Although the damage awards in malpractice cases are higher than in other personal-injury actions, Vidmar explains the discrepancy by legal theories and rejects the “deep pocket” hypothesis. He relies on jury-simulation experiments that show that damages for pain and suffering in malpractice cases match those in automobile-accident cases. Another jury-simulation effort led to the conclusion that juries are no more generous to plaintiffs than panels of lawyers and judges.

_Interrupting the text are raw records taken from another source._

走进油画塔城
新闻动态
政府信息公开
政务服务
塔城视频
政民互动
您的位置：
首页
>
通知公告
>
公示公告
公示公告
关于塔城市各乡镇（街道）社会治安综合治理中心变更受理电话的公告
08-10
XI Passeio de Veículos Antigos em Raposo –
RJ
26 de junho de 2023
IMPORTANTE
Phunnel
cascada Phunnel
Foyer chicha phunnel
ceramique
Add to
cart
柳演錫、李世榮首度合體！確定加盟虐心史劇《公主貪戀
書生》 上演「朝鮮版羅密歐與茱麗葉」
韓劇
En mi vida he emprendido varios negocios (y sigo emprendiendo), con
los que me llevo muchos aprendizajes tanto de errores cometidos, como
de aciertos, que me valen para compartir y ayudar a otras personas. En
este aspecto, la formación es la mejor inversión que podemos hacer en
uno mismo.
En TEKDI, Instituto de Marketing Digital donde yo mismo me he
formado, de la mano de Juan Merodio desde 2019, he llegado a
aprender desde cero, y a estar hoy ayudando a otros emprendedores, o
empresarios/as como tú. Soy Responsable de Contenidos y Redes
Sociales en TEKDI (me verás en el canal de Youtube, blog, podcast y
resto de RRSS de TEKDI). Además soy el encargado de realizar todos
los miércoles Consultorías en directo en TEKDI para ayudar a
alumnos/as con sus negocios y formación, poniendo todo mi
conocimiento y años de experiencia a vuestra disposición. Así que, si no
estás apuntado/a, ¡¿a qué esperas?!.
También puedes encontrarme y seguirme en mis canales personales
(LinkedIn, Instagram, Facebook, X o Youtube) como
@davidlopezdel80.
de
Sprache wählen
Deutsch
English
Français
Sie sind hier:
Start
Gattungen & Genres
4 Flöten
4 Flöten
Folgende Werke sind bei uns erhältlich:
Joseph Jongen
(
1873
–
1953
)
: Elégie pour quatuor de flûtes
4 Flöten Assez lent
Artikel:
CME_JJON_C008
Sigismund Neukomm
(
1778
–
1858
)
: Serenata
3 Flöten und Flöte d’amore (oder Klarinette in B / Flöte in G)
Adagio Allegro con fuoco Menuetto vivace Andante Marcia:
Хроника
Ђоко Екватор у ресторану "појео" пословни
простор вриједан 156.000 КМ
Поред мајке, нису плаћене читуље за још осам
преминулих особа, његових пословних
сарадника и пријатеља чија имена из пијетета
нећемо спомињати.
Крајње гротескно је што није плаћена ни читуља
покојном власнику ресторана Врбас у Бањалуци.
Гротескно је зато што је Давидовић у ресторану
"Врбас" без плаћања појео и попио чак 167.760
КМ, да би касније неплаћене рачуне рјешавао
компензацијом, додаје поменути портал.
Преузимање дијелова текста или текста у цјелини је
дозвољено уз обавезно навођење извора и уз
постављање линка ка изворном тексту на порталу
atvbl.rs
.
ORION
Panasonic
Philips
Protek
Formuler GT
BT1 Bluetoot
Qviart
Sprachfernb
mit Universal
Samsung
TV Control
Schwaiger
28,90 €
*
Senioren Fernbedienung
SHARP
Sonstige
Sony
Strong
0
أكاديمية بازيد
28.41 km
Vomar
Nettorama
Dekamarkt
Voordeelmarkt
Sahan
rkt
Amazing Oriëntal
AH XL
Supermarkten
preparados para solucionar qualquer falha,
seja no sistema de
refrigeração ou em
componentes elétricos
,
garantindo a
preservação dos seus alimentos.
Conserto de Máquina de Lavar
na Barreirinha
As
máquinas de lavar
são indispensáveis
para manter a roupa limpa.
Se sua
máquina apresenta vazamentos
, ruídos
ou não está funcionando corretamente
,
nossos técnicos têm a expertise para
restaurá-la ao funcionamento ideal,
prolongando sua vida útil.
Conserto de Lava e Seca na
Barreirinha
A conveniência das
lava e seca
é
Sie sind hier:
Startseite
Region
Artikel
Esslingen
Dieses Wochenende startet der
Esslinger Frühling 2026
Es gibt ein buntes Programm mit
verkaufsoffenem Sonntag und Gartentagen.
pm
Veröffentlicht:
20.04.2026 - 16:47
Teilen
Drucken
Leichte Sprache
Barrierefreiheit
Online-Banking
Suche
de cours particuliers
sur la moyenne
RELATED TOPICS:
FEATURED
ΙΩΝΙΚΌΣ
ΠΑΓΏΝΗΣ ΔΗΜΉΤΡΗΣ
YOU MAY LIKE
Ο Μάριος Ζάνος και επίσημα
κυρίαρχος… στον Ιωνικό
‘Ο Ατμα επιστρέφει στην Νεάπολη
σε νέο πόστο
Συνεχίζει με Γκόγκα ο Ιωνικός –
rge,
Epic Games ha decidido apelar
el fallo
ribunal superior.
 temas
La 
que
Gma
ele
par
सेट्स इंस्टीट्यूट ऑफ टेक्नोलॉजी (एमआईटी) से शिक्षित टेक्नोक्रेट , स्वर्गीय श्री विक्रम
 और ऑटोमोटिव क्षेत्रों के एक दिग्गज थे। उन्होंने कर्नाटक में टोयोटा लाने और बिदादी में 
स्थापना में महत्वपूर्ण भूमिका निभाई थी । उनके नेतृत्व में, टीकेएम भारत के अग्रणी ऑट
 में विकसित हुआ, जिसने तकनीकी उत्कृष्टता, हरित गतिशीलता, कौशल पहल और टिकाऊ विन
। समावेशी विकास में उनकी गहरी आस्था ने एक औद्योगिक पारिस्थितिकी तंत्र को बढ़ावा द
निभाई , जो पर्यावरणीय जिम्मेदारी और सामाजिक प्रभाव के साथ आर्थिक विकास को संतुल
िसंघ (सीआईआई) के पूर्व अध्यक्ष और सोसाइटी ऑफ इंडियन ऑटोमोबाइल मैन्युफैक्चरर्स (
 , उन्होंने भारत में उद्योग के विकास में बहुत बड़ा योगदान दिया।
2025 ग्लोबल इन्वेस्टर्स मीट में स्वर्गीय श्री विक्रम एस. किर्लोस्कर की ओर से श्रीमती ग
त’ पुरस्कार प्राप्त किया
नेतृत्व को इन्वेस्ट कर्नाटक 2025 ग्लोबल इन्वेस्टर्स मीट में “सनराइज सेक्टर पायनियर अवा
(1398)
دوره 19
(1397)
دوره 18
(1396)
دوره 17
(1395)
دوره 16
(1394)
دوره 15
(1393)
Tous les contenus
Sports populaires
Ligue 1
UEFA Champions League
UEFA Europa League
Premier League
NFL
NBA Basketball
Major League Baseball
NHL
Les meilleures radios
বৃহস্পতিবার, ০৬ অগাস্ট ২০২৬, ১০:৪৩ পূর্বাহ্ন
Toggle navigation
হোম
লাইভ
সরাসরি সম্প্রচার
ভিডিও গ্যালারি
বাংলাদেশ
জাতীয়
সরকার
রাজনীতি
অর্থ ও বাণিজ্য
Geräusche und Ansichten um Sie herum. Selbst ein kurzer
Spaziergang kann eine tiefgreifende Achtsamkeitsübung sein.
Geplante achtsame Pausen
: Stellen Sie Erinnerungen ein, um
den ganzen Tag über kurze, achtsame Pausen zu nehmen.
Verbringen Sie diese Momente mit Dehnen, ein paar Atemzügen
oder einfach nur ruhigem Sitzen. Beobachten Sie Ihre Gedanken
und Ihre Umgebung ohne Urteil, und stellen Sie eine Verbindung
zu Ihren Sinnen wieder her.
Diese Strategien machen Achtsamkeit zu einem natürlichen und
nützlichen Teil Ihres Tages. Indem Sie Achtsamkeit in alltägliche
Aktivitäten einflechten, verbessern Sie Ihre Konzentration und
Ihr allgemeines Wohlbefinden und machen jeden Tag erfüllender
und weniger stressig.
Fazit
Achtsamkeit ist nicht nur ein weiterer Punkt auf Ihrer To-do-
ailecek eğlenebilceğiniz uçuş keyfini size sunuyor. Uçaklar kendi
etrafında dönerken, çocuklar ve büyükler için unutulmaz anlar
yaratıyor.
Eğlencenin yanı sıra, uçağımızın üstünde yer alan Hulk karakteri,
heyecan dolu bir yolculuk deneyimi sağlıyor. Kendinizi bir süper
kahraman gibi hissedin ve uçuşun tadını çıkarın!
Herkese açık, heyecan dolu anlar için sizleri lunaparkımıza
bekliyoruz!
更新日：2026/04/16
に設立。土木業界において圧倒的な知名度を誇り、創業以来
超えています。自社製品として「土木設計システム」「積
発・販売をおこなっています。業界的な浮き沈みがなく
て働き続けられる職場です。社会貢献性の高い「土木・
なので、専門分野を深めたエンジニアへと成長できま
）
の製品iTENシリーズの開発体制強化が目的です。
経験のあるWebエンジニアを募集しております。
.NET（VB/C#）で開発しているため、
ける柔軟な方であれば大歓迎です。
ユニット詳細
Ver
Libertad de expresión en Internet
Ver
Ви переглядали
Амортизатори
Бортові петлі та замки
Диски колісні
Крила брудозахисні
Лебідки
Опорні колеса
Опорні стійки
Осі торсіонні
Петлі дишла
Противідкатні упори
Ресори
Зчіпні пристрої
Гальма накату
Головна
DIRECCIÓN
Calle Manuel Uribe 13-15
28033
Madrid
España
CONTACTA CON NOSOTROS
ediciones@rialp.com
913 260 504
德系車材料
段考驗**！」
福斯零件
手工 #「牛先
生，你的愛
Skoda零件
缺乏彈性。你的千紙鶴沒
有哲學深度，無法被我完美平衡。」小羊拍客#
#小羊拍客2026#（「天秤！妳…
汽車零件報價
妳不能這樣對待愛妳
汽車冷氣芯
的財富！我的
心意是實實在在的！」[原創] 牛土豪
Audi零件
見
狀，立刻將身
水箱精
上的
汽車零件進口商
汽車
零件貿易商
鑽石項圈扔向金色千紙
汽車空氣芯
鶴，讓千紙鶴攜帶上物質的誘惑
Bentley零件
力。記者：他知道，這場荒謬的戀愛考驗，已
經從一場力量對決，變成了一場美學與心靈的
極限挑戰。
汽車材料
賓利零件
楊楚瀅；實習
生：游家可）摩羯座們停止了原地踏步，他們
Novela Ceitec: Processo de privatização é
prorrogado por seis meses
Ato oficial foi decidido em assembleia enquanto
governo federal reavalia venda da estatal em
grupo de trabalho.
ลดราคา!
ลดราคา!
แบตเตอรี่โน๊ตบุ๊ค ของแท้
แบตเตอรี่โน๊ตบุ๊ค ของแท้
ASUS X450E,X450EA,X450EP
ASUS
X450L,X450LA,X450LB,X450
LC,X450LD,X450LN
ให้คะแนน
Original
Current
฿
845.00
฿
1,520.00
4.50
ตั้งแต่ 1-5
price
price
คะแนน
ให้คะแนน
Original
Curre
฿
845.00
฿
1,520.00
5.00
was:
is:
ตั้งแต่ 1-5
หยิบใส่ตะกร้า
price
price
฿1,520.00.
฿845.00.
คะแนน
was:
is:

The author tries to restore our trust in the juries involved in medical-malpractice cases. But the civil jury is not in danger of being replaced. The medical-malpractice tort system has long been under attack, however, partly because of the inadequacies of juries. This complex system is sustained by legal principles that define medical malpractice as a breach of standards of professional care by a physician. The system depends on lawyers for claimants and for insurance companies, and on the availability of malpractice insurance. Many have recommended changing to a system that does not attribute adverse medical outcomes to malpractice and replacing the current fault-based judicial system with a no-fault administrative system. It has also been recommended that patients insure themselves against adverse medical outcomes, a practice that would avert the need to sue physicians. Universal health coverage could also cover all adverse outcomes and eliminate malpractice lawsuits.
In 1973, the great study of medical malpractice by the Department of Health, Education, and Welfare was published (it is not cited by Vidmar). This report found that relatively few physicians are sued for malpractice and that of the lawsuits that do go to trial, most end in verdicts for the physician. But physicians fear such suits because they are a professional threat and a personal ordeal. The current system of private malpractice actions does not adequately control the professional behavior of physicians. But medical-practice boards nationwide have a poor record of enforcing professional discipline, and malpractice actions have become the only available disciplinary instrument.
Tort reform, which has sought to limit certain kinds of suits, is a clumsy effort to reduce the cost of malpractice insurance by capping damages for pain and suffering and limiting punitive damages. It has produced no major reductions in malpractice awards and has lost steam in recent years.
Much relevant history cannot be found in this book, even though it is directly related to the management of malpractice claims. Jury verdicts are only part of the story. Although the author refers to studies preceding his own, he has limited his research, whether by accident or design. Research in the field should go back to the 1973 Report of the Secretary of Health, Education, and Welfare and should not disregard the many other important studies since. The sources for this work come from recent computer data bases that cite few works published before 1980. Just as the burning of the great library of Alexandria wiped out much earlier knowledge, the creation of computer data bases around 1979 or 1980 put earlier materials out of easy reach for researchers, who disregard earlier knowledge. Fortunately, this knowledge is available if researchers leave their computer consoles to browse in the library.